Diagnosing post-traumatic stress disorder (PTSD) in children presents significant challenges, as many struggle to share their experiences or explain how they feel. Artificial intelligence could help clinicians overcome those hurdles.
Researchers at the University of South Florida have combined their expertise in childhood trauma and artificial intelligence (AI) to create an objective, cost-effective tool that helps identify PTSD through facial expressions. The technology also tracks recovery, as the overarching goal is to improve pediatric and adolescent patient outcomes.
Alison Salloum, a professor at the USF School of Social Work, and Shaun Canavan, an associate professor in the Bellini College for Artificial Intelligence, Cybersecurity and Computing, lead an interdisciplinary team developing the system. They found that AI can detect distinct patterns in the facial movements of youth who have experienced trauma.
“Avoidance is a main component of PTSD, so children don’t want to talk about it,” Salloum said. “There are lots of reasons – one is just the sheer horror of what happened.”
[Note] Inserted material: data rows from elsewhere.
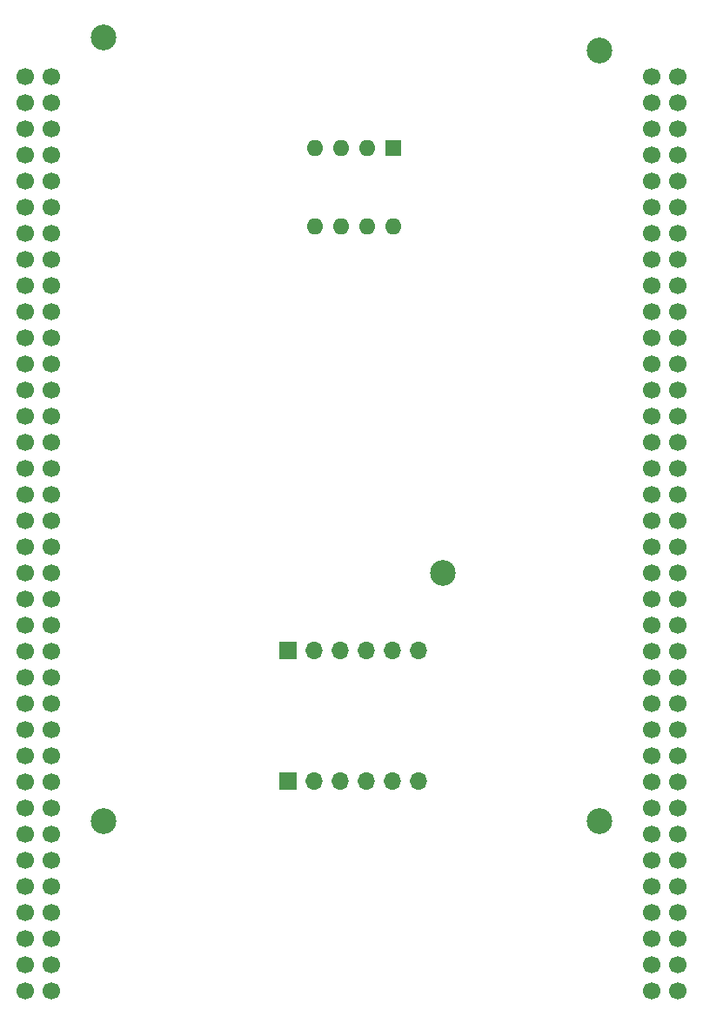
<source format=gbr>
%TF.GenerationSoftware,KiCad,Pcbnew,(6.0.1-0)*%
%TF.CreationDate,2023-01-01T10:50:50-08:00*%
%TF.ProjectId,nucleo_144_hat,6e75636c-656f-45f3-9134-345f6861742e,rev?*%
%TF.SameCoordinates,Original*%
%TF.FileFunction,Soldermask,Bot*%
%TF.FilePolarity,Negative*%
%FSLAX46Y46*%
G04 Gerber Fmt 4.6, Leading zero omitted, Abs format (unit mm)*
G04 Created by KiCad (PCBNEW (6.0.1-0)) date 2023-01-01 10:50:50*
%MOMM*%
%LPD*%
G01*
G04 APERTURE LIST*
%ADD10C,2.500000*%
%ADD11C,1.700000*%
%ADD12R,1.700000X1.700000*%
%ADD13O,1.700000X1.700000*%
%ADD14O,1.600000X1.600000*%
%ADD15R,1.600000X1.600000*%
G04 APERTURE END LIST*
D10*
%TO.C,U1*%
X123130500Y-130218600D03*
X123130500Y-54018600D03*
X171390500Y-130218600D03*
X156150500Y-106068600D03*
X171390500Y-55268600D03*
D11*
X115510500Y-57828600D03*
X118050500Y-57828600D03*
X115510500Y-60368600D03*
X118050500Y-60368600D03*
X115510500Y-62908600D03*
X118050500Y-62908600D03*
X115510500Y-65448600D03*
X118050500Y-65448600D03*
X115510500Y-67988600D03*
X118050500Y-67988600D03*
X115510500Y-70528600D03*
X118050500Y-70528600D03*
X115510500Y-73068600D03*
X118050500Y-73068600D03*
X115510500Y-75608600D03*
X118050500Y-75608600D03*
X115510500Y-78148600D03*
X118050500Y-78148600D03*
X115510500Y-80688600D03*
X118050500Y-80688600D03*
X115510500Y-83228600D03*
X118050500Y-83228600D03*
X115510500Y-85768600D03*
X118050500Y-85768600D03*
X115510500Y-88308600D03*
X118050500Y-88308600D03*
X115510500Y-90848600D03*
X118050500Y-90848600D03*
X115510500Y-93388600D03*
X118050500Y-93388600D03*
X115510500Y-95928600D03*
X118050500Y-95928600D03*
X115510500Y-98468600D03*
X118050500Y-98468600D03*
X115510500Y-101008600D03*
X118050500Y-101008600D03*
X115510500Y-103548600D03*
X118050500Y-103548600D03*
X115510500Y-106088600D03*
X118050500Y-106088600D03*
X115510500Y-108628600D03*
X118050500Y-108628600D03*
X115510500Y-111168600D03*
X118050500Y-111168600D03*
X115510500Y-113708600D03*
X118050500Y-113708600D03*
X115510500Y-116248600D03*
X118050500Y-116248600D03*
X115510500Y-118788600D03*
X118050500Y-118788600D03*
X115510500Y-121328600D03*
X118050500Y-121328600D03*
X115510500Y-123868600D03*
X118050500Y-123868600D03*
X115510500Y-126408600D03*
X118050500Y-126408600D03*
X115510500Y-128948600D03*
X118050500Y-128948600D03*
X115510500Y-131488600D03*
X118050500Y-131488600D03*
X115510500Y-134028600D03*
X118050500Y-134028600D03*
X115510500Y-136568600D03*
X118050500Y-136568600D03*
X115510500Y-139108600D03*
X118050500Y-139108600D03*
X115510500Y-141648600D03*
X118050500Y-141648600D03*
X115510500Y-144188600D03*
X118050500Y-144188600D03*
X115510500Y-146728600D03*
X118050500Y-146728600D03*
X176470500Y-57828600D03*
X179010500Y-57828600D03*
X176470500Y-60368600D03*
X179010500Y-60368600D03*
X176470500Y-62908600D03*
X179010500Y-62908600D03*
X176470500Y-65448600D03*
X179010500Y-65448600D03*
X176470500Y-67988600D03*
X179010500Y-67988600D03*
X176470500Y-70528600D03*
X179010500Y-70528600D03*
X176470500Y-73068600D03*
X179010500Y-73068600D03*
X176470500Y-75608600D03*
X179010500Y-75608600D03*
X176470500Y-78148600D03*
X179010500Y-78148600D03*
X176470500Y-80688600D03*
X179010500Y-80688600D03*
X176470500Y-83228600D03*
X179010500Y-83228600D03*
X176470500Y-85768600D03*
X179010500Y-85768600D03*
X176470500Y-88308600D03*
X179010500Y-88308600D03*
X176470500Y-90848600D03*
X179010500Y-90848600D03*
X176470500Y-93388600D03*
X179010500Y-93388600D03*
X176470500Y-95928600D03*
X179010500Y-95928600D03*
X176470500Y-98468600D03*
X179010500Y-98468600D03*
X176470500Y-101008600D03*
X179010500Y-101008600D03*
X176470500Y-103548600D03*
X179010500Y-103548600D03*
X176470500Y-106088600D03*
X179010500Y-106088600D03*
X176470500Y-108628600D03*
X179010500Y-108628600D03*
X176470500Y-111168600D03*
X179010500Y-111168600D03*
X176470500Y-113708600D03*
X179010500Y-113708600D03*
X176470500Y-116248600D03*
X179010500Y-116248600D03*
X176470500Y-118788600D03*
X179010500Y-118788600D03*
X176470500Y-121328600D03*
X179010500Y-121328600D03*
X176470500Y-123868600D03*
X179010500Y-123868600D03*
X176470500Y-126408600D03*
X179010500Y-126408600D03*
X176470500Y-128948600D03*
X179010500Y-128948600D03*
X176470500Y-131488600D03*
X179010500Y-131488600D03*
X176470500Y-134028600D03*
X179010500Y-134028600D03*
X176470500Y-136568600D03*
X179010500Y-136568600D03*
X176470500Y-139108600D03*
X179010500Y-139108600D03*
X176470500Y-141648600D03*
X179010500Y-141648600D03*
X176470500Y-144188600D03*
X179010500Y-144188600D03*
X176470500Y-146728600D03*
X179010500Y-146728600D03*
%TD*%
D12*
%TO.C,J15*%
X141040000Y-113630000D03*
D13*
X143580000Y-113630000D03*
X146120000Y-113630000D03*
X148660000Y-113630000D03*
X151200000Y-113630000D03*
X153740000Y-113630000D03*
%TD*%
D14*
%TO.C,U4*%
X151320000Y-72400000D03*
X148780000Y-72400000D03*
X146240000Y-72400000D03*
X143700000Y-72400000D03*
X143700000Y-64780000D03*
X146240000Y-64780000D03*
X148780000Y-64780000D03*
D15*
X151320000Y-64780000D03*
%TD*%
D12*
%TO.C,J14*%
X141040000Y-126330000D03*
D13*
X143580000Y-126330000D03*
X146120000Y-126330000D03*
X148660000Y-126330000D03*
X151200000Y-126330000D03*
X153740000Y-126330000D03*
%TD*%
M02*

</source>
Clinicians typically rely on subjective clinical interviews and self-reported questionnaires when diagnosing PTSD in children. Cognitive development, language skills, avoidance behaviors and emotional suppression often hinder those efforts.
Salloum also noted that children are reluctant to verbalize their experiences “because they don’t want to upset their parents any more.” Many children realize that revisiting traumatic experiences will compound the emotional toll on their parents and instead choose to compartmentalize their thoughts.
However, Salloum noticed that “child after child” exhibited intense facial expressions during virtual interviews for a clinical trial. She asked Canavan if he could systematically capture those moments to help them understand “what children are going through.”
Canavan, who specializes in facial analysis and emotion recognition, was happy to provide his technological expertise. He repurposed existing lab tools to build a new system that prioritizes patient privacy.
“I was confident it would work,” Canavan said.
Their study, published in Science Direct, validated his self-assurance. The first step was ensuring anonymity.
Canavan stressed that they didn’t use “raw features,” and only kept unidentifiable data on facial movements, head poses and whether the child was talking to a parent or clinician. Salloum called that a “critical piece” of the system that will foster future use.
Their study is now the first to incorporate contextual PTSD classifications while preserving data privacy. The interdisciplinary team built the model after recording 18 sessions with children as they shared traumatic experiences.
Canavan’s AI had over 100 minutes of video per child, each containing roughly 185,000 frames, to extract subtle facial movements linked to emotional expression. The technology detected distinct patterns, including the inability to convey emotion, among those with PTSD.
Salloum explained that accurately understanding symptomology will lead to better treatments, help track patient progress and determine when care should conclude. “We also want to make sure that when we’re ending treatment, that child is really back on track developmentally and not experiencing post-traumatic reactions,” she said.
“It was not surprising that our hypothesis, the way we set it up, worked,” Canavan said. “We’ve had previous experiments in other areas where we’ve shown this analysis works.”
He said AI is “absolutely another tool” for health care providers. The team now hopes to refine their system.
Rather than waiting to process videos, Canavan wants to create a model that analyzes facial expressions in real-time. His team would then create a user interface for clinicians that provides an immediate analysis.
Salloum said adolescents were eager to volunteer for the pilot study. “They liked the idea of technology helping.”
However, with additional funding, she hopes to test the AI on pediatric patients hindered by their cognitive development. “For young children, we have to rely on parent assessment and interviewing the parent,” she added.
Canavan said the system could benefit adults, like combat veterans and domestic abuse survivors, who internalize PTSD symptoms. A “big part” of his research revolves around applying technology that works for one group of people to different demographics.
Canavan stressed that AI is a clinical aid rather than a substitute. Salloum noted the importance of ensuring a model is valid and accurate “before people become comfortable with it.”
“It doesn’t replace the other methods of asking questions, conversations and interviews about what the person has experienced,” she continued. “It’s really a tool.”